Joshua P. Sasine, MD, PhD, spotlights some of the strategies under investigation to improve the safety and efficacy of CAR T-cell therapy in hematologic malignancies.
Joshua P. Sasine, MD, PhD
The reach of CAR T-cell therapy is expanding, explained Joshua P. Sasine, MD, PhD, and with each additional analysis, the field of hematologic oncology is learning how to maximize the safety and efficacy of each emergent product.
“Now we have longer follow-up from the original clinical trials that continues to show the benefit patients are experiencing from the treatment,” said Sasine. “We are also learning more about how to use these products, including how to make them safer and [we’re getting better at being able to] predict who and when patients will derive the most benefit.”
Currently, there are 2 FDA-approved CD19-directed CAR T-cell therapies, axicabtagene ciloleucel (axi-cel; Yescarta) and tisagenlecleucel (Kymriah), which have both demonstrated encouraging clinical activity.
Notably, axi-cel, which is approved for patients with relapsed/refractory non-Hodgkin lymphoma (NHL), showed a 2-year overall survival rate of 51% in patients with refractory large B-cell lymphoma in the phase II ZUMA-1 trial.1 Moreover, real-world data with axi-cel also showed comparative data to that of the ZUMA-1 study.2
Additional excitement is being generated by the CD19-directed therapy lisocabtagene maraleucel (liso-cel; JCAR017). In addition to showing a durable complete response rate of 46% at 6 months in patients with high-risk diffuse large B-cell lymphoma, the agent showed a low incidence of high-grade treatment-related adverse events.3
In an interview during the 2019 OncLive® State of the Science Summit™ on Hematologic Malignancies, Sasine, clinical instructor of medicine, hematologist, and oncologist at the University of California, Los Angeles, spotlighted some of the strategies under investigation to improve the safety and efficacy of CAR T-cell therapy in hematologic malignancies.
OncLive: Could you discuss recent developments with CAR T-cell therapy in hematologic oncology?

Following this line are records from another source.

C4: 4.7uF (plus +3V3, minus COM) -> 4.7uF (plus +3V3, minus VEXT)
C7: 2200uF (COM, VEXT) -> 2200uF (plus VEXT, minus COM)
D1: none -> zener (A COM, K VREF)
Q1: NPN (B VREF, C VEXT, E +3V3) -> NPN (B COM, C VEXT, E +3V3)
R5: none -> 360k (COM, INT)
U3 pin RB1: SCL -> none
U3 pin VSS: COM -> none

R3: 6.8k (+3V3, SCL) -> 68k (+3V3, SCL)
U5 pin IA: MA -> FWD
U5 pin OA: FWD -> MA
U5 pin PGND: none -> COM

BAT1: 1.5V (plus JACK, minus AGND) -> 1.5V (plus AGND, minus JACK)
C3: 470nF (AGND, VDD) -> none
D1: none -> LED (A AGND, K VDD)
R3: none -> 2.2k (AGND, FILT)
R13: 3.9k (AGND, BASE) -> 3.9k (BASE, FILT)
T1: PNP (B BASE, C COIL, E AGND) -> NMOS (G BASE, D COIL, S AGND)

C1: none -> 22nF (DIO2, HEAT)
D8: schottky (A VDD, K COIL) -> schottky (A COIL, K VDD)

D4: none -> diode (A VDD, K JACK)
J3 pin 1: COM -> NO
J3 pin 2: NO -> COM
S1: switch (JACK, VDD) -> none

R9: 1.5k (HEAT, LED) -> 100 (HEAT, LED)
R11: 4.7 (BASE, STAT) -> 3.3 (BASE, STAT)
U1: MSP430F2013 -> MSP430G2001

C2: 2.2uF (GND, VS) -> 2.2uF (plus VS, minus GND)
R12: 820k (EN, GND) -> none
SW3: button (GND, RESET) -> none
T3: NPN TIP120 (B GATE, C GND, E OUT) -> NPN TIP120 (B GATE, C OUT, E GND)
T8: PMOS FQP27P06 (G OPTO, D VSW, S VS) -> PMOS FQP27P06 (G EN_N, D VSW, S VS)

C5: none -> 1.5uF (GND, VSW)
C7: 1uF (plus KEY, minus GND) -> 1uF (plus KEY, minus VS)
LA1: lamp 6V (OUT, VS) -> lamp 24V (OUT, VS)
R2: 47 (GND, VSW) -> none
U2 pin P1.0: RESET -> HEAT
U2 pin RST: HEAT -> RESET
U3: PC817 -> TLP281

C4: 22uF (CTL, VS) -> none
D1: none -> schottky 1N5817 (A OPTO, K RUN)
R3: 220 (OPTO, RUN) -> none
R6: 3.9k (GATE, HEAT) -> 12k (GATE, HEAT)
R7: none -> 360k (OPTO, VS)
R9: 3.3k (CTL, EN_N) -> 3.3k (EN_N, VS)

Sasine: Developments regarding CAR T cells are very exciting. We are making these products safer by virtue of decreasing toxicity by inhibiting one of the cytokines involved in the neurotoxicity [associated with] these CAR T cells. Another avenue we have explored is bispecific CAR T cells, which are designed to eliminate one of the escape routes that cancer cells use to avoid recognition.
Could you highlight the long-term data that have been reported with liso-cel?
Liso-cel looks very exciting. One of the most interesting aspects of liso-cel is that it's an outpatient regimen. Moreover, the toxicity seems to be lower than what we are seeing with most of the other CAR T-cell products that we have. We look forward to being able to use that.
What have the longer-term data with axi-cel shown?
We now have real-world experience using axi-cel; these data were presented at the 2018 ASH Annual Meeting and look remarkably similar to the clinical trial data. In older patients who are less fit there might be slightly decreased effectiveness [with this product], but the toxicity looks comparable and the efficacy data still look remarkable.
What are some of the strategies that are being looked at to increase the safety of these agents?
One way we are trying to ameliorate the toxicity, particularly the neurotoxicity, is with an inhibitor of interleukin-1 called anakinra (Kineret). We have a trial that is about to open at UCLA; it will be very exciting because neurotoxicity can be difficult to control. This event is also associated with a worse outcome, so we are hoping that if we can take that part away, it will make patients feel better while they undergo therapy and increase its efficacy.
What steps are being taken to predict who will benefit from the therapy?
It's hard to say on an individual level who is going to benefit the most, but we're getting closer [to finding out]. Collectively, we know that there are certain cytokine profiles both before and after CAR T cells are given that are associated with long-term durable remissions. There are also certain characteristics of the therapy in general that can associate it with a positive outcome. For example, one of them is the depth of lymphodepletion for the CAR T cells. That's something that we can modify, whereas other aspects are unmodifiable but are helpful for predicting response.
Are there any emerging products besides liso-cel that are in the pipeline?
Definitely. The CAR T cells for multiple myeloma look particularly exciting, and for a couple reasons. One is that their responses appear to be comparable with those that we see in lymphoma. Multiple myeloma is an incurable disease, and it is much more common than the relapsed/refractory lymphomas and leukemia for which we are using CAR T cells now. [Bringing these therapies to the multiple myeloma space] will be a big step forward.